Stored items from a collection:
Segment Open

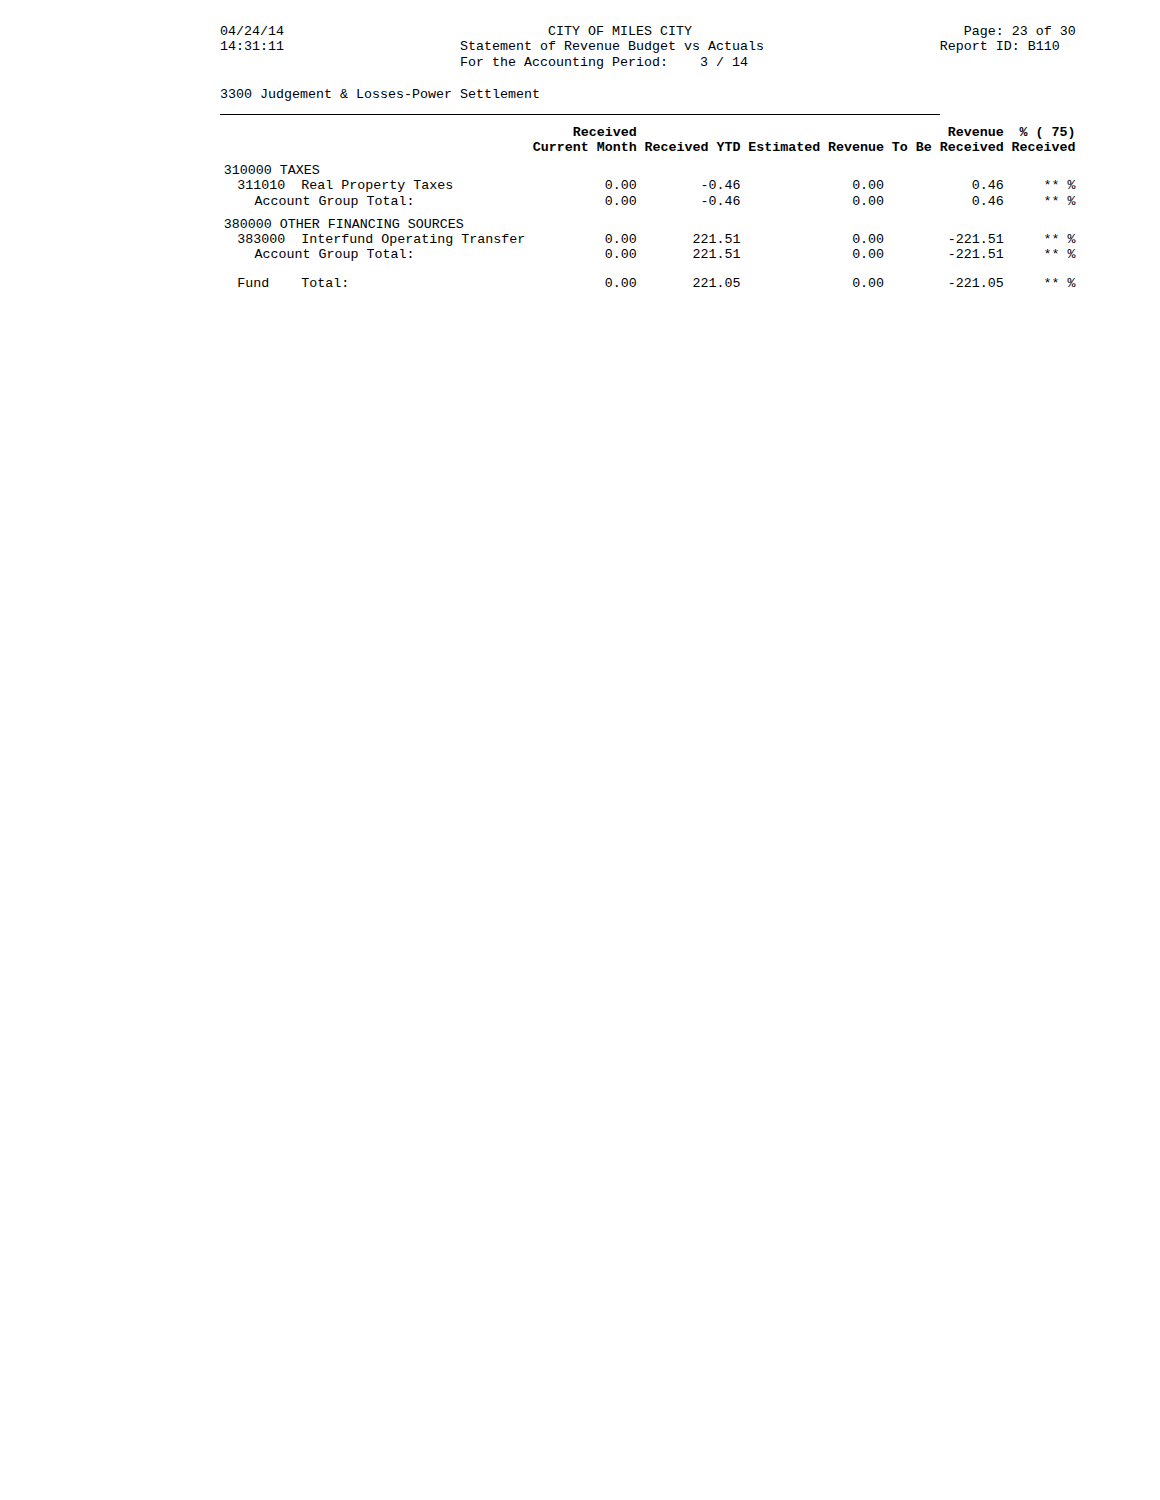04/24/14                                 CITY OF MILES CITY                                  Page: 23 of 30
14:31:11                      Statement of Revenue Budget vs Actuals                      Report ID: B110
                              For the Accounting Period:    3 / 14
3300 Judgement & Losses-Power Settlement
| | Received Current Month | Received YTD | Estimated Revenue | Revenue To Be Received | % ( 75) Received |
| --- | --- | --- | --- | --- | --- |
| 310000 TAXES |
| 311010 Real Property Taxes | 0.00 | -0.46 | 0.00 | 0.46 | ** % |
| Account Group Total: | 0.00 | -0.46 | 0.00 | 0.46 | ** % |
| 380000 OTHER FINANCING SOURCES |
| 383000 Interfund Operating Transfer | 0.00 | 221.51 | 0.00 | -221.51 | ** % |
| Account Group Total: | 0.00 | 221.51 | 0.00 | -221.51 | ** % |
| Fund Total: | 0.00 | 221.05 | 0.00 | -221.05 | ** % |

Segment Closed
Segment Open

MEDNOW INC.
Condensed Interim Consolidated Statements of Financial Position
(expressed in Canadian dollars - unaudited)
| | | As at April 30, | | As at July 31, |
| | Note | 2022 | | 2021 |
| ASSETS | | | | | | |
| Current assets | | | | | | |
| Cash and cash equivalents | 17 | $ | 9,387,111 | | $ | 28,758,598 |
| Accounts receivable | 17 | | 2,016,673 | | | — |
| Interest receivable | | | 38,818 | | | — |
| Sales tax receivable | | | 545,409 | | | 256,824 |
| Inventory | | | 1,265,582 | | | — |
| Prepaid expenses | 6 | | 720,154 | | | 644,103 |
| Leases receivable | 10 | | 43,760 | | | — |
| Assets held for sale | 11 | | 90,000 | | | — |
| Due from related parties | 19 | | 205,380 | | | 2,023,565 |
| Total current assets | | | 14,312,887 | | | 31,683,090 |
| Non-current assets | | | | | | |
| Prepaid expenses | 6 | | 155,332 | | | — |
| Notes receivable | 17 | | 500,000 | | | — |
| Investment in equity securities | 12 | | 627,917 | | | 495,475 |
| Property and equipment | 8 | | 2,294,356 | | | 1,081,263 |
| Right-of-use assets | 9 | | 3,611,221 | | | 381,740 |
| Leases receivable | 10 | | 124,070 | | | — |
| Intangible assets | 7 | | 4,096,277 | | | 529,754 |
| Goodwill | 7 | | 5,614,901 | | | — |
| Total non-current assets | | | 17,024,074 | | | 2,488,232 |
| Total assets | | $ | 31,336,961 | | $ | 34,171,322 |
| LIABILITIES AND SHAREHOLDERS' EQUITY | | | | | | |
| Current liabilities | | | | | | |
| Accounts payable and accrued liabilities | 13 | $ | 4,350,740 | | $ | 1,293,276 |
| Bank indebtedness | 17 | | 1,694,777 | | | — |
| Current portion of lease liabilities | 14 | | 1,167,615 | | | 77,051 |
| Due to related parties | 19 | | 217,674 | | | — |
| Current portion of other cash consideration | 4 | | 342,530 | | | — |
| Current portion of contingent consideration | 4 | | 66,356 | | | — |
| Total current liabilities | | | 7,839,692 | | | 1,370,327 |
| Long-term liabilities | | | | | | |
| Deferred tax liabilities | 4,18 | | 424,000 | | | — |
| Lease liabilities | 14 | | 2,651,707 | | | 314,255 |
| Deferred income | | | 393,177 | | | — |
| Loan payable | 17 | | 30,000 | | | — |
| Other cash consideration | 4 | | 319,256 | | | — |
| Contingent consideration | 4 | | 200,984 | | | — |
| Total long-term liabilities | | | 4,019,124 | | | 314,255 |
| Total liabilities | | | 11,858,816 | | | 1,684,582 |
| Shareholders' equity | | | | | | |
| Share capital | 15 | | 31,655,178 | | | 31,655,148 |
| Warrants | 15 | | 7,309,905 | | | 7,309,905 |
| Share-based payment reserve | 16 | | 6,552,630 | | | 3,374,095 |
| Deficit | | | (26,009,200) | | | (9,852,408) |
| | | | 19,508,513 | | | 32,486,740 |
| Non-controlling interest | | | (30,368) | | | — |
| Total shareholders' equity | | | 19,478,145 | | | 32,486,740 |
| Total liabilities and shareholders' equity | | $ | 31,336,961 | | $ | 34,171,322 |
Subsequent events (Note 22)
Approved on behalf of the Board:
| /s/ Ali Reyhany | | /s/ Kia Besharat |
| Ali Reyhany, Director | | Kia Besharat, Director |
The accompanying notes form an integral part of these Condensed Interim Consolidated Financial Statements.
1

Segment Closed
Segment Open

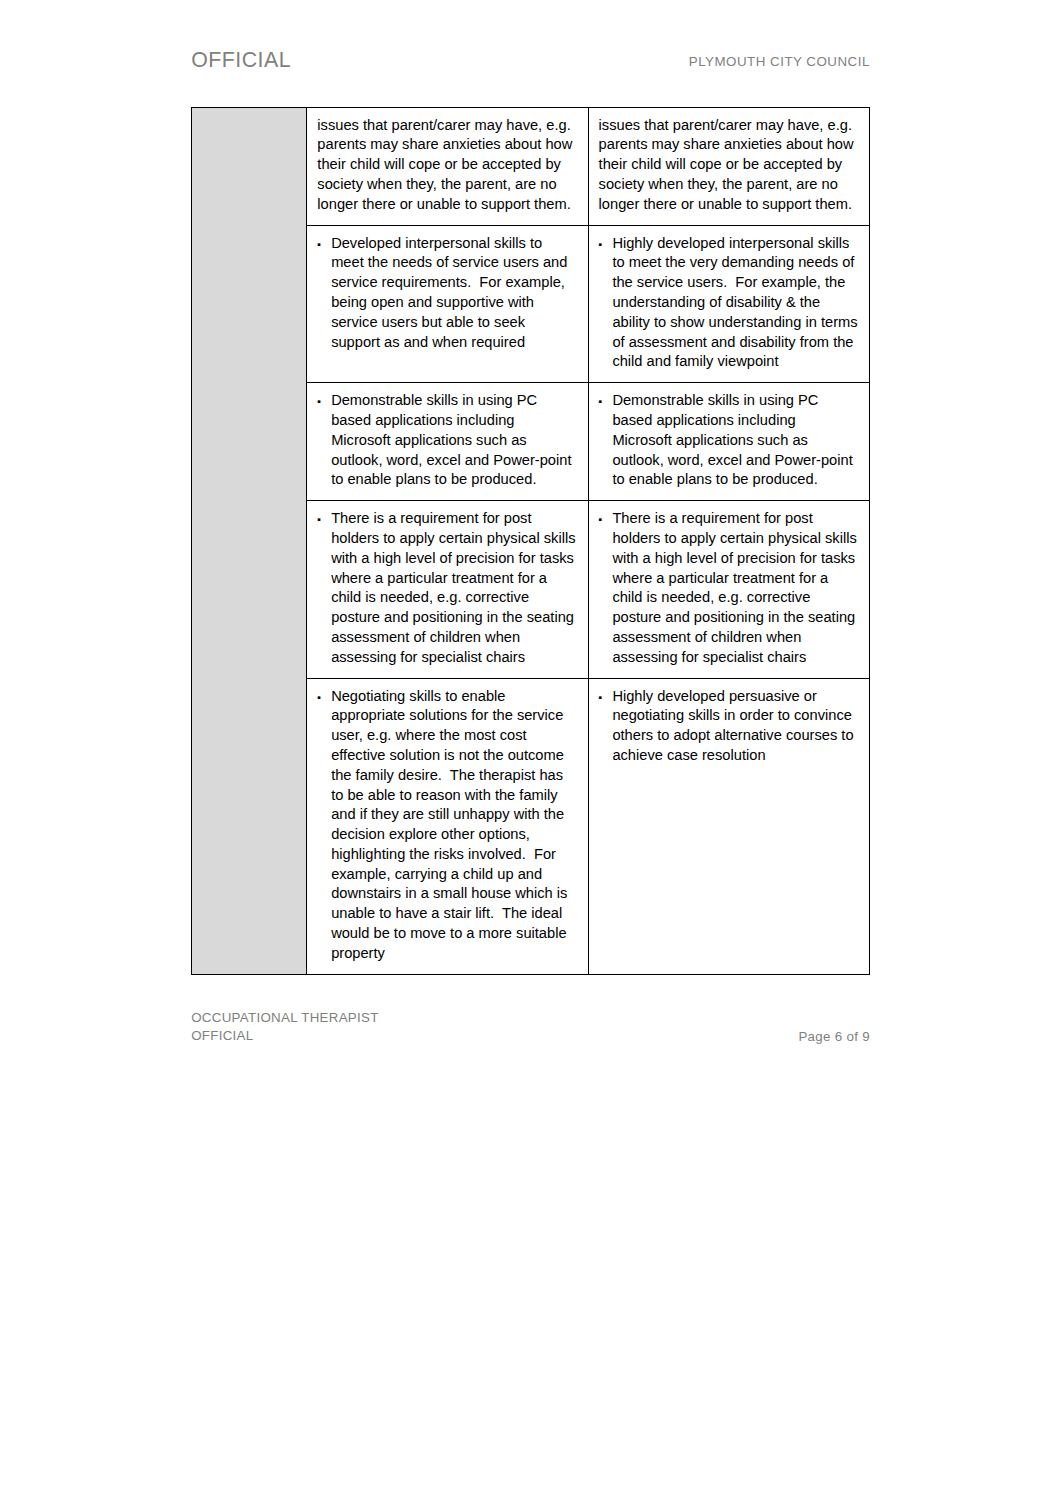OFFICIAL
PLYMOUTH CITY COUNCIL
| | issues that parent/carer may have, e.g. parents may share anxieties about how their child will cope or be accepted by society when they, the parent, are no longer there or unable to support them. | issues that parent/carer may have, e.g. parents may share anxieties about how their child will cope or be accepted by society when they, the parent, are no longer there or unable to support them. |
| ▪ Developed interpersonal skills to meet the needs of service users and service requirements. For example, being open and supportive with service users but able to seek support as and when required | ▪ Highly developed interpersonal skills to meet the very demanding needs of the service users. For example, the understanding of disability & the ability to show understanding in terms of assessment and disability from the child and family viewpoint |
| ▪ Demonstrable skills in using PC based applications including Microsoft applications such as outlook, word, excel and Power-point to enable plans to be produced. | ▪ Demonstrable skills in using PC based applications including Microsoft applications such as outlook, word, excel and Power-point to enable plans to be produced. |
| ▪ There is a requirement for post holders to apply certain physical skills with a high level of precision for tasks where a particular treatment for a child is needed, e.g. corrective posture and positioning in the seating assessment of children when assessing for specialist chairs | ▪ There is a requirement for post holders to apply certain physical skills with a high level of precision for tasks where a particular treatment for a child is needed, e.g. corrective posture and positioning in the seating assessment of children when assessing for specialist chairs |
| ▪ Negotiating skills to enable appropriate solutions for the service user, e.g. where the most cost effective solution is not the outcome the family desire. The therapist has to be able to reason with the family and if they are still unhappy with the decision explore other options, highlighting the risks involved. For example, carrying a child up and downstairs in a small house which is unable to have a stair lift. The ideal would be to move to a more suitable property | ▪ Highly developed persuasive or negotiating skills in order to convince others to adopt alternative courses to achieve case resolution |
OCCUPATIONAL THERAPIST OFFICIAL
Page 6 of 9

Segment Closed

● **Exercise requirements**
Only the lines above from the line with "319,256 | | | — |" to the line with "Besharat, Director |", those two lines included, should be reproduced exactly.

● **Answer to this problem**
| Other cash consideration | 4 | | 319,256 | | | — |
| Contingent consideration | 4 | | 200,984 | | | — |
| Total long-term liabilities | | | 4,019,124 | | | 314,255 |
| Total liabilities | | | 11,858,816 | | | 1,684,582 |
| Shareholders' equity | | | | | | |
| Share capital | 15 | | 31,655,178 | | | 31,655,148 |
| Warrants | 15 | | 7,309,905 | | | 7,309,905 |
| Share-based payment reserve | 16 | | 6,552,630 | | | 3,374,095 |
| Deficit | | | (26,009,200) | | | (9,852,408) |
| | | | 19,508,513 | | | 32,486,740 |
| Non-controlling interest | | | (30,368) | | | — |
| Total shareholders' equity | | | 19,478,145 | | | 32,486,740 |
| Total liabilities and shareholders' equity | | $ | 31,336,961 | | $ | 34,171,322 |
Subsequent events (Note 22)
Approved on behalf of the Board:
| /s/ Ali Reyhany | | /s/ Kia Besharat |
| Ali Reyhany, Director | | Kia Besharat, Director |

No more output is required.